The UK is missing out by barring highly skilled Italian graduates from accessing a new work visa, Italy's universities minister said on Wednesday.

'It's their loss': Italian universities left off UK special study visa list

Universities and Research Minister Cristina Messa said she was disappointed by the UK’s decision not to allow any graduates of Italian universities access to its ‘High Potential Individual’ work permit.

“They’re losing a big slice of good graduates, who would provide as many high skills…it’s their loss,” Messa said in an interview with news agency Ansa, adding that Italy would petition the UK government to alter its list to include Italian institutions.

Ranked: Italy’s best universities and how they compare worldwide

“It’s a system that Britain obviously as a sovereign state can choose to implement, but we as a government can ask (them) to revise the university rankings,” she said.

The High Potential Individual visa, which launches on May 30th, is designed to bring highly skilled workers from the world’s top universities to the UK in order to compensate for its Brexit-induced labour shortage.
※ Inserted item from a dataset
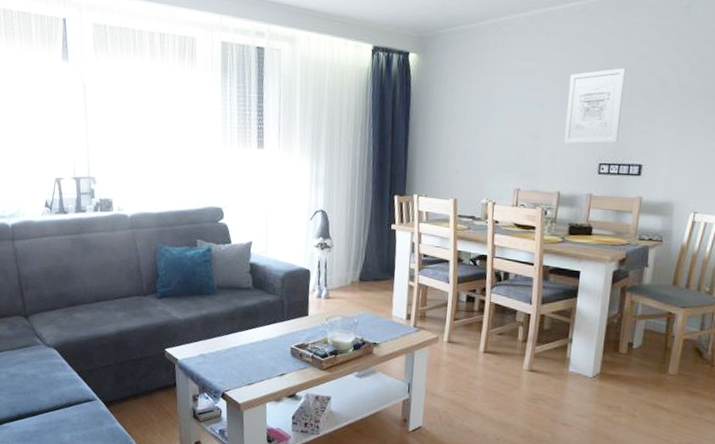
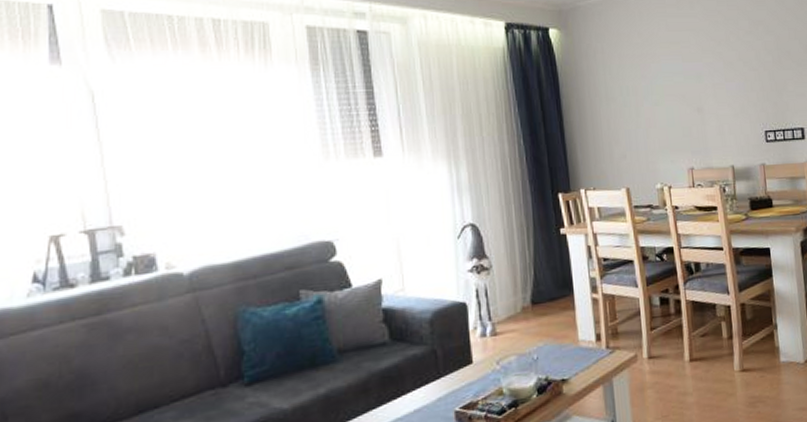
wall art: present [563,68,626,144] -> none [720,33,778,114]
Successful applicants do not require a job offer to be allowed into the country but can apply for one after arriving, meaning potential employers won’t have to pay sponsorship fees.

Students sit on the steps of Roma Tre University in Rome.

Students sit on the steps of Roma Tre University in Rome. Photo by TIZIANA FABI / AFP.

The visa is valid for two years for those with bachelor’s and master’s degrees and three years for PhD holders, with the possibility of moving into “other long-term employment routes” that will allow the individual to remain in the country long-term.

READ ALSO: Eight things you should know if you’re planning to study in Italy

Italy isn’t the only European country to have been snubbed by the list, which features a total of 37 global universities for the 2021 graduation year (the scheme is open to students who have graduated in the past five years, with a different list for each graduation year since 2016).

The Swiss Federal Institute of Technology, EPFL Switzerland, Paris Sciences et Lettres, the University of Munich, and Sweden’s Karolinska Institute are the sole European inclusions in the document, which mainly privileges US universities.

Produced by the UK’s Education Ministry, the list is reportedly based on three global rankings: Times Higher Education World University Rankings, the Quacquarelli Symonds World University Rankings, and The Academic Ranking of World Universities.

Messa said she will request that the UK consider using ‘more up-to-date indicators’, without specifying which alternative system she had in mind.